Sean and I had the proverbial nightmare shift. The muck kept hanging up, constantly having to be washed down to keep it running. But too much water invariably migrated to the inner belt, causing it to go out of alignment. When that happened, mids and fines spilled inside, collecting in and around the tail pulley. Too much muck in the tail pully and it jumped the track. We did not notice that it jumped the track. When our cross-shift came on, the first to see the mess called his boss, and his boss and the captain wanted to rush down and take pictures, proof of Sean and my evil-doings. Buddy’s partner was livid when discovering that his partner had “ratted” out on us, saying, “They had the shift from hell trying to keep the muck moving, and you ratted out on them for trying to do their job.” He then worked like the devil to set the tail pulley back on its rails before the bosses arrived.

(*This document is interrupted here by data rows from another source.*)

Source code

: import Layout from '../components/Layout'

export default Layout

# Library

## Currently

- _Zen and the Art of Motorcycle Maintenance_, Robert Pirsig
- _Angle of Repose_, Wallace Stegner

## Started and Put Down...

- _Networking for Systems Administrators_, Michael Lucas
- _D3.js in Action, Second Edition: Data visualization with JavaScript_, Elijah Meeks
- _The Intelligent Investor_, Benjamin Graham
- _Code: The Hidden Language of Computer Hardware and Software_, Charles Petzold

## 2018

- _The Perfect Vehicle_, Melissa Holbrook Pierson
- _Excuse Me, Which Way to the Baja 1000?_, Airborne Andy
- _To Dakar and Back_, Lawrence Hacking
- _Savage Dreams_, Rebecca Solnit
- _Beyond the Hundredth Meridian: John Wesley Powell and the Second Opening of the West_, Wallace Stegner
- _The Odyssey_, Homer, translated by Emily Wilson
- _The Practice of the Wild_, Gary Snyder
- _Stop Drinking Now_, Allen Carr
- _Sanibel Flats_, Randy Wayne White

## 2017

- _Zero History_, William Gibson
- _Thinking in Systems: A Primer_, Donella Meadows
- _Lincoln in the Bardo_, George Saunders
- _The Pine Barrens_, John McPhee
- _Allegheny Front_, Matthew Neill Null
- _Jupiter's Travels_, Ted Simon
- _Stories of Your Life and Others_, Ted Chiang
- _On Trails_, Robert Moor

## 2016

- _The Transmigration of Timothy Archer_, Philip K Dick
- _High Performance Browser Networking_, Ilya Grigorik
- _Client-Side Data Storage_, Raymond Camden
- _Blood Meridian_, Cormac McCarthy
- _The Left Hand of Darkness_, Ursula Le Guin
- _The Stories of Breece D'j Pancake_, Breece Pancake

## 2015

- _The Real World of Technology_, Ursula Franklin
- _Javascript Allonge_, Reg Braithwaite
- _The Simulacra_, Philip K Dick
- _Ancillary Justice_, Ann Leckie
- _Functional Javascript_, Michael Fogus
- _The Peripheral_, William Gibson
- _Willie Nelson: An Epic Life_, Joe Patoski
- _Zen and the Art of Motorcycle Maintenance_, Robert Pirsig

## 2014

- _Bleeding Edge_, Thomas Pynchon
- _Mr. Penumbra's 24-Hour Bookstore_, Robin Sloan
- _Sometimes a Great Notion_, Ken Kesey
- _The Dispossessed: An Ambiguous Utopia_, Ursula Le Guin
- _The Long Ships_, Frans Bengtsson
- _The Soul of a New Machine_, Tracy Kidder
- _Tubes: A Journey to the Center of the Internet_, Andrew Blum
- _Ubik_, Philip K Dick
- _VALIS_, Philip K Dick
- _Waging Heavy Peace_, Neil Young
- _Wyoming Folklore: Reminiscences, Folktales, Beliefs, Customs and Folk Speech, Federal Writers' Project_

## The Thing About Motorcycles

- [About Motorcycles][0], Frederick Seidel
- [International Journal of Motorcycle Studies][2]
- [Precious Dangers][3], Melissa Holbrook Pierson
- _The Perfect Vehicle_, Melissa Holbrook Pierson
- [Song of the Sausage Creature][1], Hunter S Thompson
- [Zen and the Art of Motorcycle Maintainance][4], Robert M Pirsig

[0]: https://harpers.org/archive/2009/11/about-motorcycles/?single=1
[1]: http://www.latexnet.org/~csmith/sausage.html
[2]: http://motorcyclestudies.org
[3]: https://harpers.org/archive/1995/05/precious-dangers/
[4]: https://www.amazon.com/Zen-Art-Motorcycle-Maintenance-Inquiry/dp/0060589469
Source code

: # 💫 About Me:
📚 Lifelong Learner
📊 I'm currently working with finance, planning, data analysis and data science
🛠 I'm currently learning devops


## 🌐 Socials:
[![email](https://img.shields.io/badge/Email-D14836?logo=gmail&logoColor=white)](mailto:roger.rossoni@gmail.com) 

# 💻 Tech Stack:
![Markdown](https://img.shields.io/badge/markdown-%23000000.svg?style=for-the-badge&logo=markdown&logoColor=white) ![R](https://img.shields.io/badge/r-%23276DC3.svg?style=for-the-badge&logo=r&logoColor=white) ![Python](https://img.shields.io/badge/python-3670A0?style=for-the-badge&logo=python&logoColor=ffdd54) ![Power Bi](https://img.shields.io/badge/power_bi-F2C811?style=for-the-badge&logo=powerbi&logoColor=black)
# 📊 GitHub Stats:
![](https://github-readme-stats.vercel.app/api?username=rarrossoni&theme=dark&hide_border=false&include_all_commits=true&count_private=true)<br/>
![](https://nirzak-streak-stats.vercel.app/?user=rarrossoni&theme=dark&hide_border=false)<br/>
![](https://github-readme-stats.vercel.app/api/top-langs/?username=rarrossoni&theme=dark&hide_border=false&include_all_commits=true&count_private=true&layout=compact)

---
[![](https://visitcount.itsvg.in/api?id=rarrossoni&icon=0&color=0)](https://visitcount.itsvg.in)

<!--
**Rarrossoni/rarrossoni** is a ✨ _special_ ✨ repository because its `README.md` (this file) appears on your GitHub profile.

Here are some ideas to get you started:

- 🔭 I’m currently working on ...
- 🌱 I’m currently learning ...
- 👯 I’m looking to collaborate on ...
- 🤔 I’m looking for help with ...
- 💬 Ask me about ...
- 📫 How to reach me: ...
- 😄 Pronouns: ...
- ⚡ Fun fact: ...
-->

So, Sean and I were only cited with leaving a mess and not reporting it (hence the post-check BS) and for going up early without permission.
We deserved that last one. We were soaked and chaffing with grit and could not
reach our shift boss. So, we went up early without permission.
But we were railroaded by the other made-up charge.
And the corrective discipline backfired. They needed Sean and me to do something to save our supervisor’s ass and we stepped back, stood by, and said “That’s so sad. Ain’t that a shame.” And we worked to rule for a couple months afterwards, too, just for good measure.
So, I didn’t see the need to use a heavy hammer on Pete for an honest error. I
took Pete aside and explained what he’d done and why it was wrong, repeating
the age-old wisdom of “the shaft door belongs to the cage tender and only he can
lay a hand on it.” I had to tell him that I was giving him an informal verbal
warning (there’s no such thing, only actual verbal warning notices and warning
slips), telling him that if he ever did something like that again that I would
have to formally discipline him.
”When you’re a cage tender,” I said, doubting that he ever would be one, “You
can open the door to the shaft,” then adding, “but only when you have the cage.
When the hoist has the shaft, hands off.”
Pete took it in stride. He even thanked me for taking it easy on him. He shook my hand.
I thought on all the things I’d seen my partners do over the years. Some had only the dimmest view of how to work safely. I thought that were I to have continued supervising, I’d have to deal out one or two actual warning slips from time to time.
I didn’t like that thought of that.
Not one bit.
I’d become The Man. I hated The Man.